Quantum Computing Breakthrough: Oxford University Scientists Achieve Amazingly Accurate Logic Gate / Maryland University Researchers Design Programmable Quantum Computer (News In Science And Technology)
Computer scientists from Oxford University have made a breakthrough, which brings quantum computing even closer to reality. Researchers have managed to build a quantum version of a Fredkin gate that is astonishingly accurate.
The research has shown that single and two-qubit logic gates are possible with incredible 99.9% precision, which is the theoretical benchmark required to make a quantum computer possible.
Logic gate is one of crucial components inside every computer, and therefore most of digital systems.
Also, researchers from University of Maryland have designed the first programmable and reprogrammable quantum computer. This new research is expected to help the scientists to run multiple complex simulations and could create rapid resolutions to complex calculations in comparison to conventional computers.
Sources:
"Quantum computers just took a huge logical leap forward"
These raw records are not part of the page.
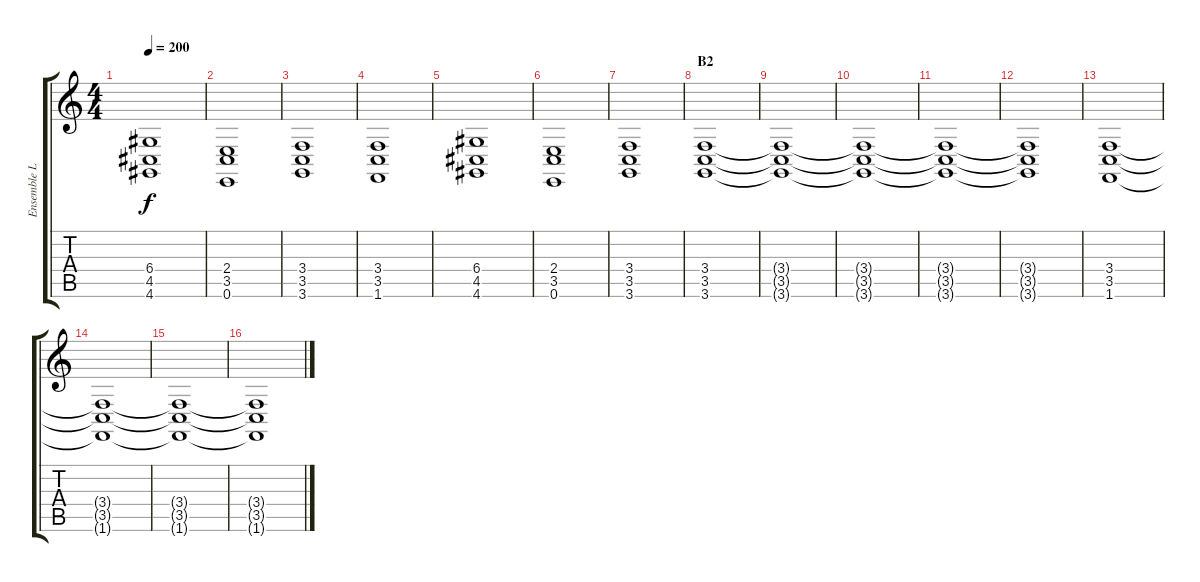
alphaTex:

\track ("Ensemble Lo" "Ensemble L") {instrument stringensemble1}
\staff {score tabs}
\tuning (E4 B3 G3 D3 A2 E2) {hide}
\ts (4 4)
\tempo 200
\clef g2
\ks c
(6.4 4.5 4.6).1{dy f} |
(2.4 3.5 0.6).1 |
(3.4 3.5 3.6).1 |
(3.4 3.5 1.6).1 |
(6.4 4.5 4.6).1 |
(2.4 3.5 0.6).1 |
(3.4 3.5 3.6).1 |
\section ("" "B2")
(3.4 3.5 3.6).1 |
(3.4{t} 3.5{t} 3.6{t}).1 |
(3.4{t} 3.5{t} 3.6{t}).1 |
(3.4{t} 3.5{t} 3.6{t}).1 |
(3.4{t} 3.5{t} 3.6{t}).1 |
(3.4 3.5 1.6).1 |
(3.4{t} 3.5{t} 1.6{t}).1 |
(3.4{t} 3.5{t} 1.6{t}).1 |
(3.4{t} 3.5{t} 1.6{t}).1
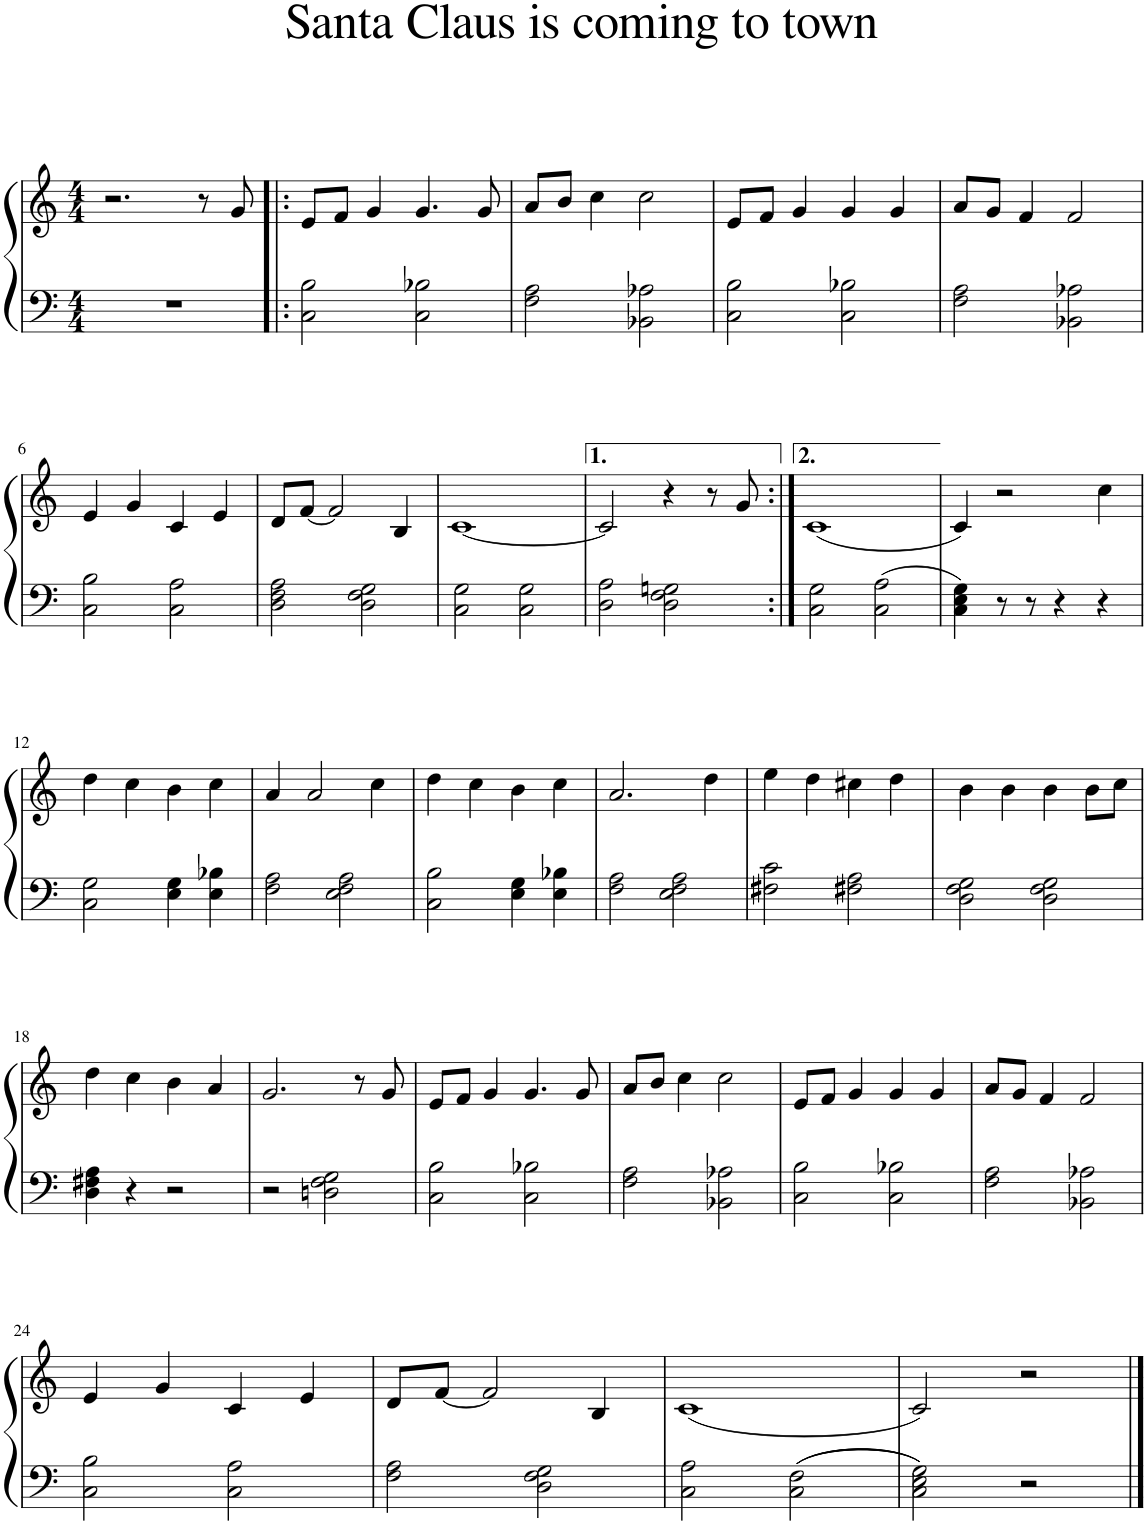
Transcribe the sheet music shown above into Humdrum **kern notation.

**kern	**kern
*part1	*part1
*staff2	*staff1
*I"Πιάνο	*
*clefF4	*clefG2
*k[]	*k[]
*M4/4	*M4/4
=1	=1
1r	2.r
.	8r
.	8g/
=2!|:	=2!|:
2C\ 2B\	8e/L
.	8f/J
.	4g/
2C\ 2B-X\	4.g/
.	8g/
=3	=3
2F\ 2A\	8a/L
.	8b/J
.	4cc\
2BB-X\ 2A-X\	2cc\
=4	=4
2C\ 2B\	8e/L
.	8f/J
.	4g/
2C\ 2B-X\	4g/
.	4g/
=5	=5
2F\ 2A\	8a/L
.	8g/J
.	4f/
2BB-X\ 2A-X\	2f/
!!LO:LB:g=z
=6	=6
2C\ 2B\	4e/
.	4g/
2C\ 2A\	4c/
.	4e/
=7	=7
2D\ 2F\ 2A\	8d/L
.	[8f/J
.	2f/]
2D\ 2F\ 2G\	.
.	4B/
=8	=8
2C\ 2G\	[1c
2C\ 2G\	.
=9	=9
2D\ 2A\	2c/]
2D\ 2F\ 2Gn\	4r
.	8r
.	8g/
=10:|!	=10:|!
2C\ 2G\	(1c
2C\ 2A\	.
=11	=11
4C\ 4E\ 4G\	4c/)
8r	2r
8r	.
4r	.
4r	4cc\
!!LO:LB:g=z
=12	=12
2C\ 2G\	4dd\
.	4cc\
4E\ 4G\	4b\
4E\ 4B-X\	4cc\
=13	=13
2F\ 2A\	4a/
.	2a/
2E\ 2F\ 2A\	.
.	4cc\
=14	=14
2C\ 2B\	4dd\
.	4cc\
4E\ 4G\	4b\
4E\ 4B-X\	4cc\
=15	=15
2F\ 2A\	2.a/
2E\ 2F\ 2A\	.
.	4dd\
=16	=16
2F#X\ 2c\	4ee\
.	4dd\
2F#X\ 2A\	4cc#X\
.	4dd\
=17	=17
2D\ 2F\ 2G\	4b\
.	4b\
2D\ 2F\ 2G\	4b\
.	8b\L
.	8cc\J
!!LO:LB:g=z
=18	=18
4D\ 4F#X\ 4A\	4dd\
4r	4cc\
2r	4b\
.	4a/
=19	=19
2r	2.g/
2Dn\ 2F\ 2G\	.
.	8r
.	8g/
=20	=20
2C\ 2B\	8e/L
.	8f/J
.	4g/
2C\ 2B-X\	4.g/
.	8g/
=21	=21
2F\ 2A\	8a/L
.	8b/J
.	4cc\
2BB-X\ 2A-X\	2cc\
=22	=22
2C\ 2B\	8e/L
.	8f/J
.	4g/
2C\ 2B-X\	4g/
.	4g/
=23	=23
2F\ 2A\	8a/L
.	8g/J
.	4f/
2BB-X\ 2A-X\	2f/
!!LO:LB:g=z
=24	=24
2C\ 2B\	4e/
.	4g/
2C\ 2A\	4c/
.	4e/
=25	=25
2F\ 2A\	8d/L
.	[8f/J
.	2f/]
2D\ 2F\ 2G\	.
.	4B/
=26	=26
2C\ 2A\	(1c
2C\ 2F\	.
=27	=27
2C\ 2E\ 2G\	2c/)
2r	2r
==	==
*-	*-
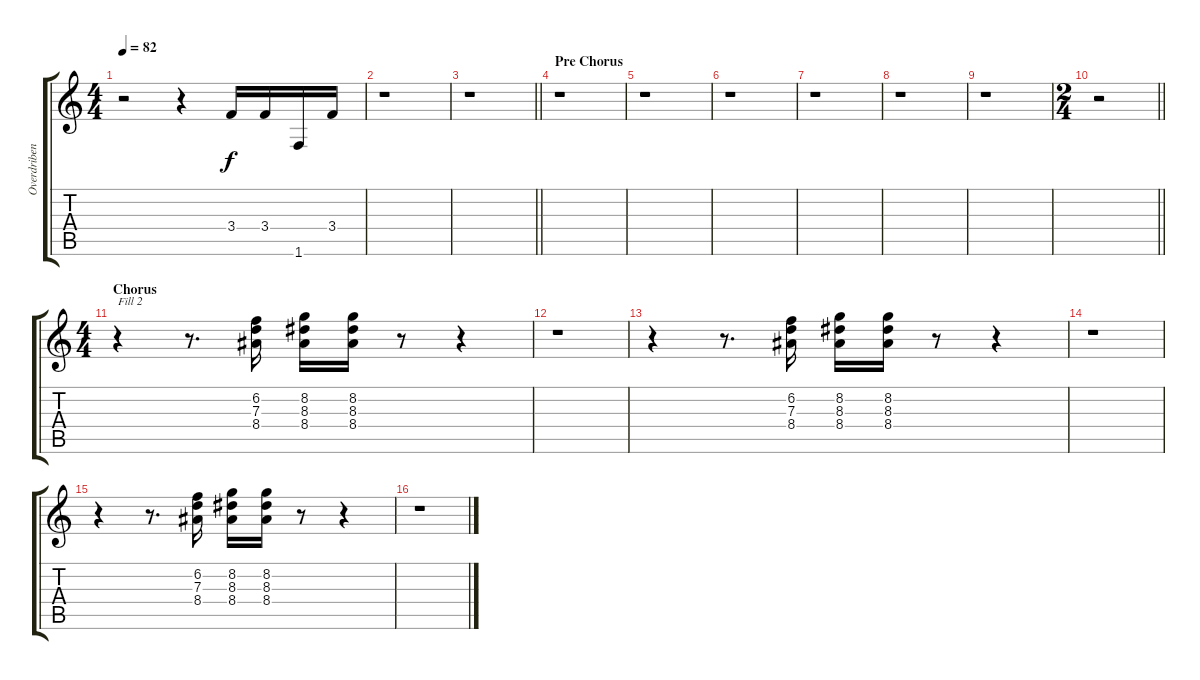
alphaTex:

\track ("Overdriben Guitar" "Overdriben") {instrument overdrivenguitar}
\staff {score tabs}
\tuning (E4 B3 G3 D3 A2 E2) {hide}
\ts (4 4)
\tempo 82
\clef g2
\ks c
r.2{dy f} r.4 3.4.16 3.4.16 1.6.16 3.4.16 |
r.1 |
\barLineRight lightlight
r.1 |
\section ("" "Pre Chorus")
r.1 |
r.1 |
r.1 |
r.1 |
r.1 |
r.1 |
\ts (2 4)
\barLineRight lightlight
r.2 |
\ts (4 4)
\section ("" "Chorus")
r.4{txt "Fill 2"} r.8{d} (6.2 7.3 8.4).16 (8.2 8.3 8.4).16 (8.2 8.3 8.4).16 r.8 r.4 |
r.1 |
r.4 r.8{d} (6.2 7.3 8.4).16 (8.2 8.3 8.4).16 (8.2 8.3 8.4).16 r.8 r.4 |
r.1 |
r.4 r.8{d} (6.2 7.3 8.4).16 (8.2 8.3 8.4).16 (8.2 8.3 8.4).16 r.8 r.4 |
r.1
http://www.techradar.com/news/computing-components/quantum-computers-just-took-a-huge-logical-leap-forward-1326213
"First Reprogrammable Quantum Computer To Bring In New Age Of Technology"
http://www.techworm.net/2016/08/first-ever-reprogrammable-quantum-computer-built-researchers.html
Published Research:
http://journals.aps.org/prl/abstract/10.1103/PhysRevLett.117.060504
http://www.nature.com/nature/journal/v536/n7614/full/nature18648.html
-logic
That's great and exciting news, but it means we really have to start implementing some changes to bitcoin and other cryptocurrencies. As I explained here: https://steemit.com/steemit/@bergy/quantum-computing-and-cryptography-is-bitcoin-safe
Cool article. Thanks for link!
I think it wasn't that long ago that supposedly D-Wave built a working quantum computer. I think that the problem lies in people having programmed computers on x86 architecture forever.
Also, just because it has partial quantum behaviour doesn't really make it a true quantum computer, I have a feeling that this news is the same.
By the time anything of this significance hits the press, it would have already been working for quite some time, and yet we don't see any evidence of any cryptographic redundancies of the scale of RSA, SHA etc.
But have D-Wave or Google/Nasa prototyps achieved the above?